Data taken from a collection:

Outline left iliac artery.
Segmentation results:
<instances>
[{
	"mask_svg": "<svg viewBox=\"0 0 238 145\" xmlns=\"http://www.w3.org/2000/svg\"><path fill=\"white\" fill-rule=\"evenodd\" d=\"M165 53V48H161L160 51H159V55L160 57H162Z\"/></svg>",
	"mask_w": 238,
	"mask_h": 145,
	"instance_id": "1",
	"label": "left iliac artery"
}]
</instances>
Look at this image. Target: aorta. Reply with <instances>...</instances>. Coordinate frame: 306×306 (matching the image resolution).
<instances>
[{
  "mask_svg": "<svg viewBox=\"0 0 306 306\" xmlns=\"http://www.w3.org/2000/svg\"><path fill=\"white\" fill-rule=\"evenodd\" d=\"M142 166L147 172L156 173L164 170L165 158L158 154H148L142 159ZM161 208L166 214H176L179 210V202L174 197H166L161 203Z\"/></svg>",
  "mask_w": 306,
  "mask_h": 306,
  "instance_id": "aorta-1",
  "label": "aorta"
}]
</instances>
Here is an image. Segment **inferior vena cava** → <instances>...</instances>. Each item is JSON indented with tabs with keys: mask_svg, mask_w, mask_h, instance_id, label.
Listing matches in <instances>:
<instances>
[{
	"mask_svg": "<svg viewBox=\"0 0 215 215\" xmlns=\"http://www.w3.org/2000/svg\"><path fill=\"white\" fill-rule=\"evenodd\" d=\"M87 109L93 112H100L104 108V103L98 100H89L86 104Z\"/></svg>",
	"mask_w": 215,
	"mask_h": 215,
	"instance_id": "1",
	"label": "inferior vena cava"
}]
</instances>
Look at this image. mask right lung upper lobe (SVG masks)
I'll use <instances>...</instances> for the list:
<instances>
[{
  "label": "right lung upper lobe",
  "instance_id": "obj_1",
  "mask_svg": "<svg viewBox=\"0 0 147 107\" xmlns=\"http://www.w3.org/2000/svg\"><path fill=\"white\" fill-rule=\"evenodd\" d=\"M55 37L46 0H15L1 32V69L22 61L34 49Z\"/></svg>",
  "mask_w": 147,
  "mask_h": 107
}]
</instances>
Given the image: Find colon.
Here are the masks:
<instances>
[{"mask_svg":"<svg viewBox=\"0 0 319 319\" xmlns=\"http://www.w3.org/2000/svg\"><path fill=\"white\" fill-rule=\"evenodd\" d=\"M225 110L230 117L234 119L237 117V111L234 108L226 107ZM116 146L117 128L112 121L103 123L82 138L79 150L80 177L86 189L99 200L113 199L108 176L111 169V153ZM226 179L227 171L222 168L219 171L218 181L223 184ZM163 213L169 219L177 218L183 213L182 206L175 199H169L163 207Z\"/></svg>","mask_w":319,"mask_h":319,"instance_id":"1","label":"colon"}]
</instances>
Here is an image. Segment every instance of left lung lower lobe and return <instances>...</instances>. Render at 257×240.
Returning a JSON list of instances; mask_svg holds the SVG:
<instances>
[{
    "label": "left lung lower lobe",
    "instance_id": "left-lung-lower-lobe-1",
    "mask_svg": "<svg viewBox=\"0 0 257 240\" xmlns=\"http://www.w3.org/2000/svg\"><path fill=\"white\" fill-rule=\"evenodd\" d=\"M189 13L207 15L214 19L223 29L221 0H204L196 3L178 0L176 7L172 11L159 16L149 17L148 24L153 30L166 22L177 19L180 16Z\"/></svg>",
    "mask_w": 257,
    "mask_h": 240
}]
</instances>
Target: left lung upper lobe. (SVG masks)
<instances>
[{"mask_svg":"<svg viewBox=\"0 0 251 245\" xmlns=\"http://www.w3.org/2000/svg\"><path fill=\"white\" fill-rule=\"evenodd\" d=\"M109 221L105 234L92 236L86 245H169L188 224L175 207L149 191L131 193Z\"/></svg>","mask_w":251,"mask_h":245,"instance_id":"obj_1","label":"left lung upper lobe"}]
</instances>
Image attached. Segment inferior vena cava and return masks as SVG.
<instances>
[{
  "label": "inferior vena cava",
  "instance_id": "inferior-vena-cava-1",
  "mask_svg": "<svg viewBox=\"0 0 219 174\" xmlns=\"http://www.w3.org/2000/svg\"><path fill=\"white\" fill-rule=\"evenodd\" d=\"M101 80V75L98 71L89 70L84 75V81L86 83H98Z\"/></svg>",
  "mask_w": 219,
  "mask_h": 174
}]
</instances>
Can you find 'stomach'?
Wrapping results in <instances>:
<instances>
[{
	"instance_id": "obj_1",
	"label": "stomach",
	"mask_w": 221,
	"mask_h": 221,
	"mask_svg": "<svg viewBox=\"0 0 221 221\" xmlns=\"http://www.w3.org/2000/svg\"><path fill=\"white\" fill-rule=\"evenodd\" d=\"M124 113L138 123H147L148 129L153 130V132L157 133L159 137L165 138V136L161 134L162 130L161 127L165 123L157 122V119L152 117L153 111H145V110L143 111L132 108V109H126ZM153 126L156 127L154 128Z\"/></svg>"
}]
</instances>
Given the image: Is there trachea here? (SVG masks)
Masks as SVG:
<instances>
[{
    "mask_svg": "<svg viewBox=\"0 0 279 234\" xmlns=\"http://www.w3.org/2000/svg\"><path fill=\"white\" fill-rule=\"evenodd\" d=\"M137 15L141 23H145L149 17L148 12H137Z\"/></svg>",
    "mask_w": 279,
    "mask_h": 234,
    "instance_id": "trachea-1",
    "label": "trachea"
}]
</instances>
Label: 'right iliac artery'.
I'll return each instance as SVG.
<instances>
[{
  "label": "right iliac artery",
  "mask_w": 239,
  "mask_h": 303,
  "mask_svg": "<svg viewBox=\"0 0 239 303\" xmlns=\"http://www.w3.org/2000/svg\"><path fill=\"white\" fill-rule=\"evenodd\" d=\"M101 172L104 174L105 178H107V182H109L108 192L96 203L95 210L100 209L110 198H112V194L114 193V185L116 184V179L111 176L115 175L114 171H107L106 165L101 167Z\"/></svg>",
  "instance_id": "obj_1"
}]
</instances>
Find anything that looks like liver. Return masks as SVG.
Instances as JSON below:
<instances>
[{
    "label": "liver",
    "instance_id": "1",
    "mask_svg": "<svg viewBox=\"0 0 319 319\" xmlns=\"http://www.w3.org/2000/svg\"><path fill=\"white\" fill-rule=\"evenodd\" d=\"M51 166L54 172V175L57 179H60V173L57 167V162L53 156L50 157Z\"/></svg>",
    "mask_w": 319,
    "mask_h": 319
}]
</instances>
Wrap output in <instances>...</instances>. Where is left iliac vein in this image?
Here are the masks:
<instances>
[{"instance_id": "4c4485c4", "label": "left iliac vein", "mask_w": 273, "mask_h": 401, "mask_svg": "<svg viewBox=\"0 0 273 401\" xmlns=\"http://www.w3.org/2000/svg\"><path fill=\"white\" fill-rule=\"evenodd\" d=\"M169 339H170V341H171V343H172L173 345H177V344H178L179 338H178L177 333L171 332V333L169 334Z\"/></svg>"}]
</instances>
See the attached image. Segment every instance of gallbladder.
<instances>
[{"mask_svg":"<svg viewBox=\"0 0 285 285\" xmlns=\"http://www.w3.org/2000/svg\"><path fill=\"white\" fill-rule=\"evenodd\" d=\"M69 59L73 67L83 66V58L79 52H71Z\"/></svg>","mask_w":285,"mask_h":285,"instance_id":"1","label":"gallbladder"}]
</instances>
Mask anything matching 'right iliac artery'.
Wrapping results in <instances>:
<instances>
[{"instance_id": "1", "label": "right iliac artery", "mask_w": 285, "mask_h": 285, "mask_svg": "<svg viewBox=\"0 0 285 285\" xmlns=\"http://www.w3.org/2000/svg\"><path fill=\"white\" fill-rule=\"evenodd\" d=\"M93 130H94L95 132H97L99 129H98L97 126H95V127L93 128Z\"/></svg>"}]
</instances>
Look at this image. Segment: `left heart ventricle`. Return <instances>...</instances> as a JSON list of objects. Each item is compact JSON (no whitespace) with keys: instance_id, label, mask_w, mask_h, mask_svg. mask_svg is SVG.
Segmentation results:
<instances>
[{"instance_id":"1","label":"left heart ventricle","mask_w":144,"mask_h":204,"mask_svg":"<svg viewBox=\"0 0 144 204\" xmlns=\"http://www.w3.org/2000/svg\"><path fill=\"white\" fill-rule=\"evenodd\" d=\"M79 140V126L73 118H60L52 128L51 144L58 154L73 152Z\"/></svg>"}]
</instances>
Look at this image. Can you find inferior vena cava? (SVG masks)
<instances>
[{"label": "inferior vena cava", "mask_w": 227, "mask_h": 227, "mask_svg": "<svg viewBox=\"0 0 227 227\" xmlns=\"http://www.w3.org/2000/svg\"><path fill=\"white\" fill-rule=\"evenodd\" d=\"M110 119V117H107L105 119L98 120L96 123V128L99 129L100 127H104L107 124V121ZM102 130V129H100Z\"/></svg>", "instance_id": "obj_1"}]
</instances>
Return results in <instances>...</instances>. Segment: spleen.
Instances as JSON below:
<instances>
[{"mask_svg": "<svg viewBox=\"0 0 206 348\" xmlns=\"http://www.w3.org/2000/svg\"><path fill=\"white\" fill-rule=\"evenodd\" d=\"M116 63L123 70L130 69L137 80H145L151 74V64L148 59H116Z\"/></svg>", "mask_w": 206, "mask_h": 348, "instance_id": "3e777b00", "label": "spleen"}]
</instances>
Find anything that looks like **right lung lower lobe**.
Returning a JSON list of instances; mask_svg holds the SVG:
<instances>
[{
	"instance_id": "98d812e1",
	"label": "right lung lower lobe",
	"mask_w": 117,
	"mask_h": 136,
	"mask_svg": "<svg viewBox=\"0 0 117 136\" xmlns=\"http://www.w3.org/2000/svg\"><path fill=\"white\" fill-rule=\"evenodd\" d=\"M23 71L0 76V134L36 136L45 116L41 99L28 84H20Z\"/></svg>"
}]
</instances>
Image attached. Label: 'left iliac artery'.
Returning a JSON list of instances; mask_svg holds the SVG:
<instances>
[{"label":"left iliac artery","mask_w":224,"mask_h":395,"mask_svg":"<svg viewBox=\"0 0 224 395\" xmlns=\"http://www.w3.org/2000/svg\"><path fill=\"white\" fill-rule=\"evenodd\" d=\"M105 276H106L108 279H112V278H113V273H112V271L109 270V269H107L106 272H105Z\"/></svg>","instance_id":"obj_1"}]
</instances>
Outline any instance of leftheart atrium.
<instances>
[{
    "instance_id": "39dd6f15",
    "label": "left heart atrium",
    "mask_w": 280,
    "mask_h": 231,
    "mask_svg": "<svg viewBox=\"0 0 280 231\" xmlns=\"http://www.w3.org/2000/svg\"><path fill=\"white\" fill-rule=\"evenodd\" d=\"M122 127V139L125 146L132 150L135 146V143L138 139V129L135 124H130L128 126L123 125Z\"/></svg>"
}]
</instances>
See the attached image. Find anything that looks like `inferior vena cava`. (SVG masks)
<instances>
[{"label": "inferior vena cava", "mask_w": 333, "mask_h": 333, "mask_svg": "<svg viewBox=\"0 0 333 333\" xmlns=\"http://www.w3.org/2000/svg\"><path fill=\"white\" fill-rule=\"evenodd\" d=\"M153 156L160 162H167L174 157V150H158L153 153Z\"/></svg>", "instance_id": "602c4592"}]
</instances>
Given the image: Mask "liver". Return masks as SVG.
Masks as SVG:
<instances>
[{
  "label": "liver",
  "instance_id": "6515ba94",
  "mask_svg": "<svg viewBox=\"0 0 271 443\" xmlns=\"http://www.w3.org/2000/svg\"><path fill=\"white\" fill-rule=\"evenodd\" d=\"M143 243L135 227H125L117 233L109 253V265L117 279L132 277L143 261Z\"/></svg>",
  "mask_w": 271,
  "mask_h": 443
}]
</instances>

→ **WRITTEN EXERCISE**: Copy everything from the line containing "See the attached image. Find" down to the end of the material, keeping each line unchanged.

→ **EXERCISE RESPONSE**:
See the attached image. Find anything that looks like `inferior vena cava`. (SVG masks)
<instances>
[{"label": "inferior vena cava", "mask_w": 333, "mask_h": 333, "mask_svg": "<svg viewBox=\"0 0 333 333\" xmlns=\"http://www.w3.org/2000/svg\"><path fill=\"white\" fill-rule=\"evenodd\" d=\"M153 156L160 162H167L174 157V150H158L153 153Z\"/></svg>", "instance_id": "602c4592"}]
</instances>
Given the image: Mask "liver". Return masks as SVG.
Masks as SVG:
<instances>
[{
  "label": "liver",
  "instance_id": "6515ba94",
  "mask_svg": "<svg viewBox=\"0 0 271 443\" xmlns=\"http://www.w3.org/2000/svg\"><path fill=\"white\" fill-rule=\"evenodd\" d=\"M143 243L135 227H125L117 233L109 253V265L117 279L132 277L143 261Z\"/></svg>",
  "mask_w": 271,
  "mask_h": 443
}]
</instances>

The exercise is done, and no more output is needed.